A golden quarter for Titan
At Titan, the jewellery segment performed exceptionally well and saw 36% year-on-year revenue growth, helped by the fact that the festive season was ahead this year
Titan Co. Ltd’s quarterly earnings have time and again confirmed the old adage about Indians loving gold. The September quarter numbers were no different, with the company, which derived as much as 79% of its stand-alone revenue from the jewellery business, surprising positively on many counts.
The jewellery segment performed exceptionally well and saw 36% year-on-year revenue growth. Performance was helped by the fact that the festive season was ahead this year, compensating for lower sales in July.
“New customers accounted for 50% of the customer base which implies market share gains,” wrote analysts from Ambit Capital Pvt. Ltd in a report on 4 November.
Titan maintains that wedding jewellery and high-value studded categories are growing very well and have contributed significantly to market share gains. These factors helped gold grammage rise by 49% for the second quarter in a row. The upshot: jewellery segment Ebit (earnings before interest and tax) margin increased by 260 basis points to 13.5%. A basis point is 0.01%.
Note that the June quarter numbers had included about Rs250 crore owing to goods and services tax-related advancement of sales. Further, in the September quarter, there was the adverse impact of the application of the Prevention of Money- Laundering Act (PMLA) to deal with.
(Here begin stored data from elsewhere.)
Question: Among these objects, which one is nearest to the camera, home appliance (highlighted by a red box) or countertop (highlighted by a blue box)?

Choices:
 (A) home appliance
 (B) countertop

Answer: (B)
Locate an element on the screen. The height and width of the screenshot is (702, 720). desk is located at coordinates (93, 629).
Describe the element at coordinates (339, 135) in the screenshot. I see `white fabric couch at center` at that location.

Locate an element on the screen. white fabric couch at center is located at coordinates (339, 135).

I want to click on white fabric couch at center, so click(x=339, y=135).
Against that backdrop, the company’s jewellery segment performance looks rather impressive.
The watch business, Titan’s second major revenue contributor, too fared well registering 42% rise in its Ebit. However, exports continue to remain a drag in this segment.
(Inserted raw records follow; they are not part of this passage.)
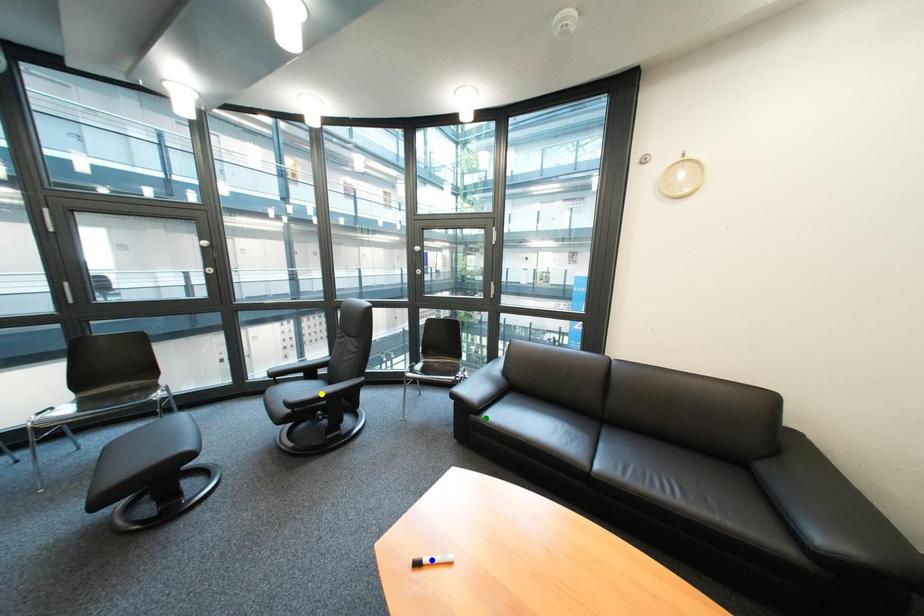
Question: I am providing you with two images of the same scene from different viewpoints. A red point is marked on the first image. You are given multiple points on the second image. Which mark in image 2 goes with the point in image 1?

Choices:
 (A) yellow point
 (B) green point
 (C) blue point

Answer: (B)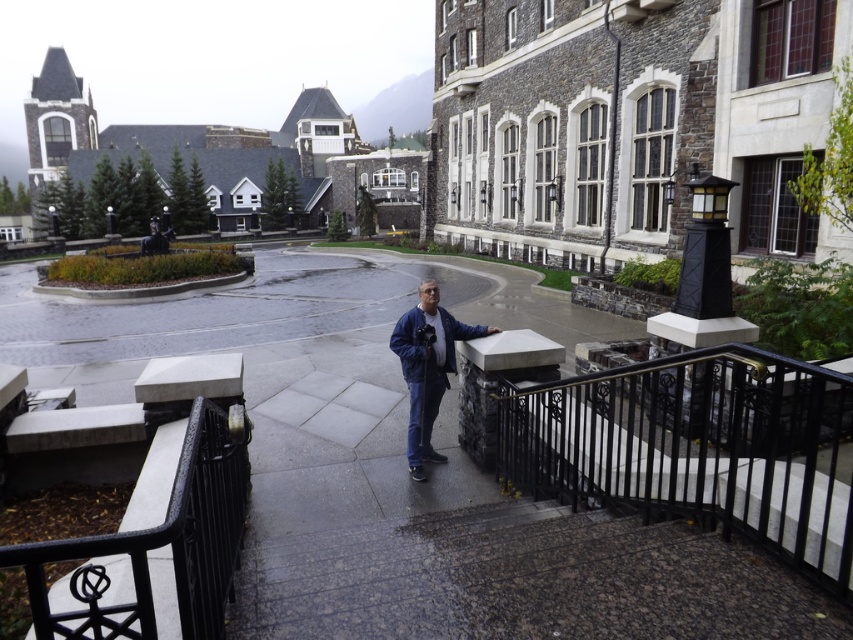
Question: Estimate the real-world distances between objects in this image. Which object is closer to the black wrought iron at center?

Choices:
 (A) gray polished stone pavement at center
 (B) blue matte jacket at center

Answer: (B)

Question: Can you confirm if gray polished stone pavement at center is positioned below blue matte jacket at center?

Choices:
 (A) no
 (B) yes

Answer: (A)

Question: Which object is positioned farthest from the blue matte jacket at center?

Choices:
 (A) black wrought iron railing at center
 (B) gray polished stone pavement at center
 (C) black wrought iron at center
 (D) blue denim jacket at center

Answer: (B)

Question: Can you confirm if gray polished stone pavement at center is positioned above black wrought iron at center?

Choices:
 (A) no
 (B) yes

Answer: (B)

Question: Is gray polished stone pavement at center above blue denim jacket at center?

Choices:
 (A) no
 (B) yes

Answer: (B)

Question: Among these objects, which one is farthest from the camera?

Choices:
 (A) blue denim jacket at center
 (B) black wrought iron at center
 (C) black wrought iron railing at center
 (D) gray polished stone pavement at center

Answer: (A)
Overall, Titan’s earnings before interest, tax, depreciation and amortization increased 55% year-on-year, much ahead of analysts’ estimates. A 31% decline in other expenses also supported profitability.
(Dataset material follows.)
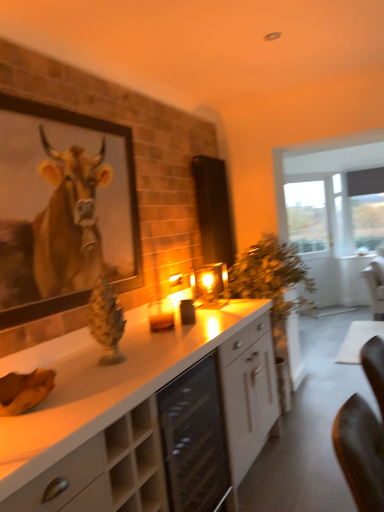
The width and height of the screenshot is (384, 512). What are the coordinates of `free point above beige wood cabinet at lower left, the second cabinetry positioned from the back (from a real-world perspective)` in the screenshot? It's located at (49, 402).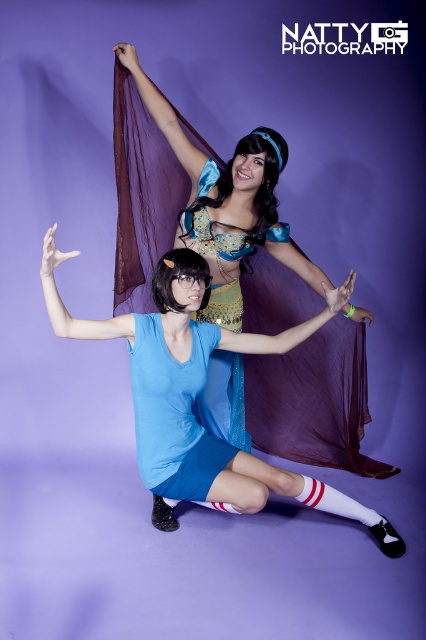
Question: Which object is the farthest from the matte blue dress at center?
Investors have little to complain of. So far this fiscal year, the Titan stock has appreciated as much as 43%, more than the 15% gain in the S&P BSE 100 index. At the current market price, the stock trades at about 45 times one-year forward earnings. Earnings are expected to grow by about 30% for the next two years, which means the stock’s not cheap. Having said that, in a market where benchmark indices are touching new highs every other day, investors are unlikely to be overly concerned about high valuations.
In fact, the September quarter results should keep sentiments positive from a near-term perspective. Analysts are upbeat. “New product launches, store expansion (17 new stores in H2FY18), and consistent increase in market share are expected to drive growth,” pointed out Emkay Global Financial Services Ltd in a report on 3 November. The brokerage firm expects a revenue CAGR (compounded annual growth rate) of 23% during FY17-20, driven by a 26% CAGR in the jewellery revenues.
Moreover, consumers will not have to provide their PAN card details for purchasing jewellery over Rs50,000 after the government’s decision to remove the jewellery sector from the purview of PMLA in early October. This is expected to help Titan.